As a curious twist, in other parts there's signs of new life. Desolace, which was once little more than a depressing grey desert, is now showing signs of burgeoning life. I for one am entirely looking forward to seeing the old world once again buzzing with players. It's been largely abandoned over the last few expansions, except for the major cities.

There are new zones, of course, where the levelling to 85 will occur, and also as staging grounds to accommodate the new Goblin and Worgen races. Mount Hyjal, for example, is an imposing zone. Mountainous, rocky, riddled with lava, swarming with elementals and blokes that look a lot like Gehennas. Deathwing and our old mate Ragnaros are up to no good, and you'll get to join the glorious defence of the World Tree.

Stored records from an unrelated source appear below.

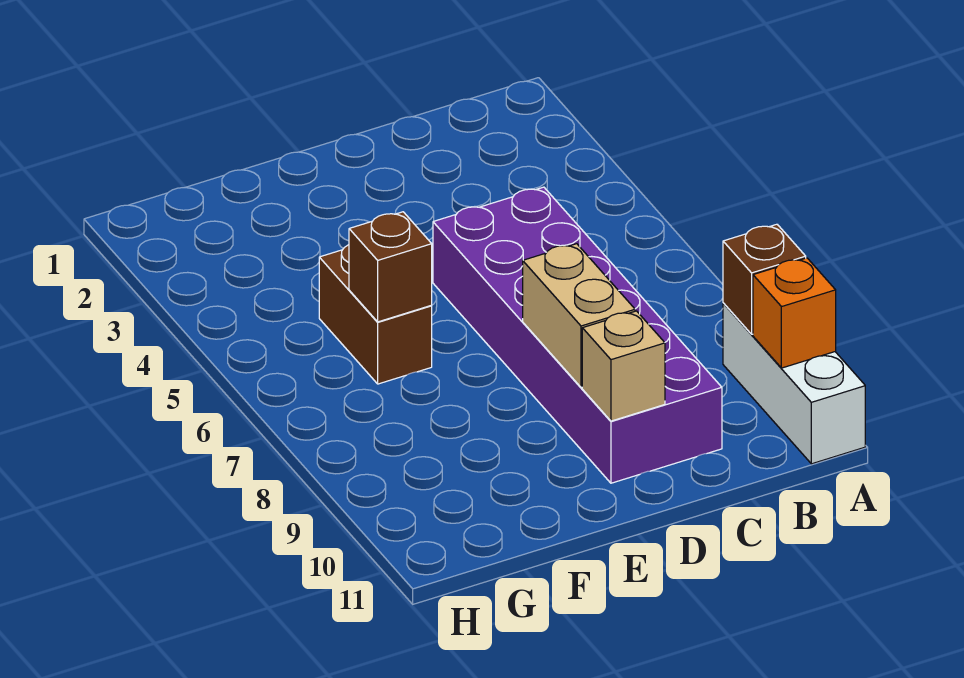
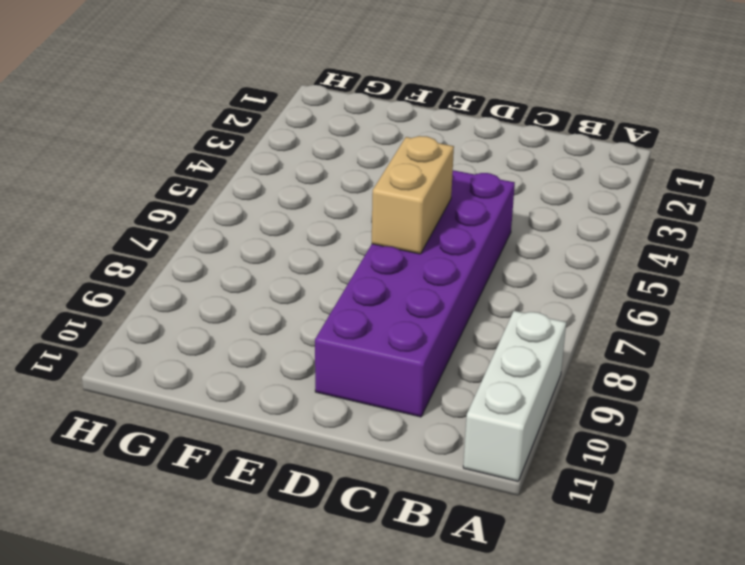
tan brick D6:D7 level 2 -> tan brick D8:D9 level 2
none -> brown brick F5:F6 level 1
none -> brown brick A9 level 2

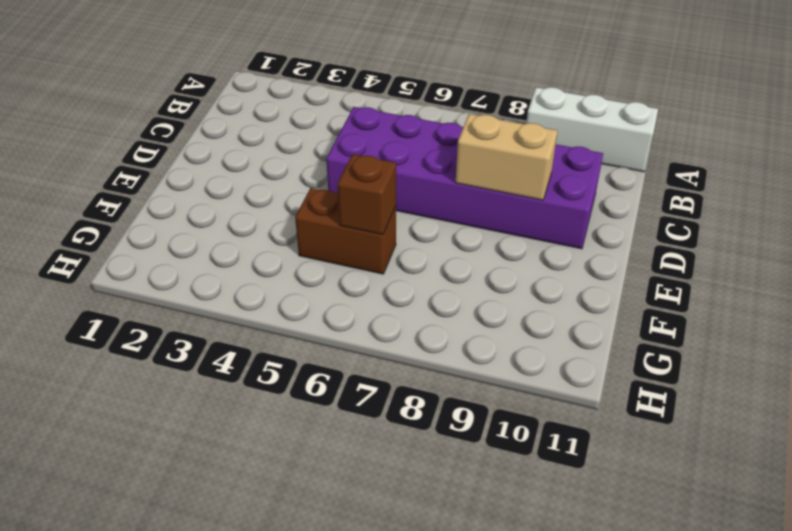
none -> brown brick A9 level 2
none -> orange brick A10 level 2

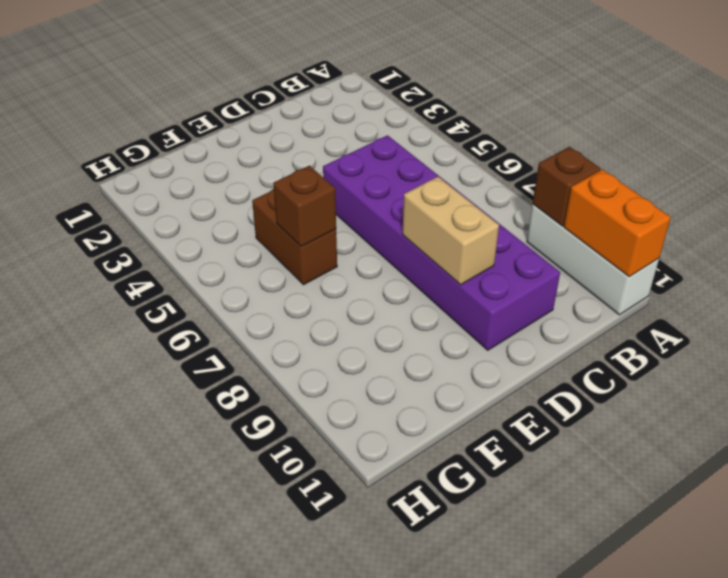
orange brick A10:A11 level 2 -> orange brick A10 level 2
none -> tan brick D10 level 2

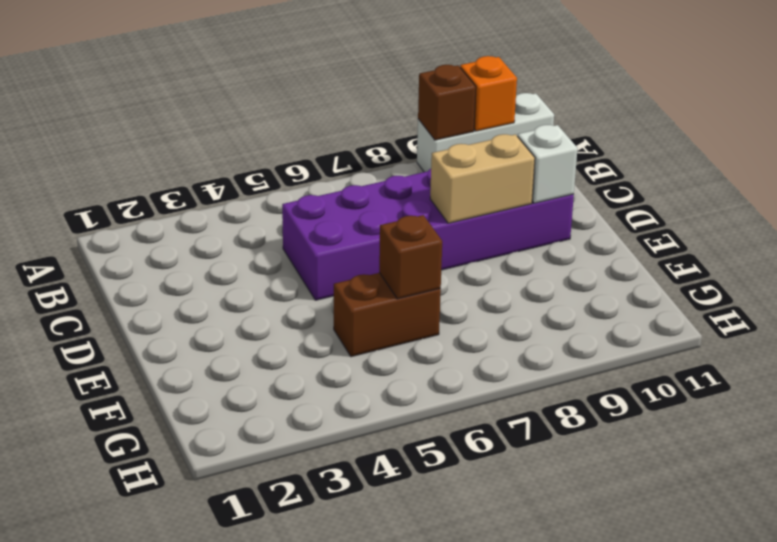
white brick D10 level 2 -> tan brick D10 level 2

Levelling is... well, it's still levelling. It'll be the typical grind, try as Blizzard might I don't think the general populace will ever enjoy the need to level when a new expansion begins, no matter how beautifully presented it is.

Personally I've always found levelling a necessary inconvenience before I can go raiding and PvP'ing again. I know however that there's plenty of people who love following the detailed story-lines, so never fear, there will be ample lore for you to wrap yourselves up in.

Still forty-one points more than Beiber

Here's another positive change. Talent points. When it was announced that the level cap for the expansion would be 85 it was naturally assumed that that would mean five more talent point bringing the total to a weighty 76, and the trees would be, probably not expanded, but readjusted to suit.

In what is a fundamental change, this isn't going to be the case. For the maximum level of 85, a character will have 41 talent points total. Just to complete the picture here, that's less than a level 60 had in vanilla and with the talent tree sized trimmed back to 31 point talents at the upper level.

For levelling, no longer will a talent point be received for each level beyond 9, in most cases levels will be rewarded by either a talent point or new spells at the trainer.

So, why? And is it a good move? In my humble opinion, yes it's a good move and for a couple of reasons.

Firstly, the talent trees were becoming littered with rubbish, pointless and filler talents that were either of limited benefit and infrequently used or only taken because you had to take something to get to the next tier.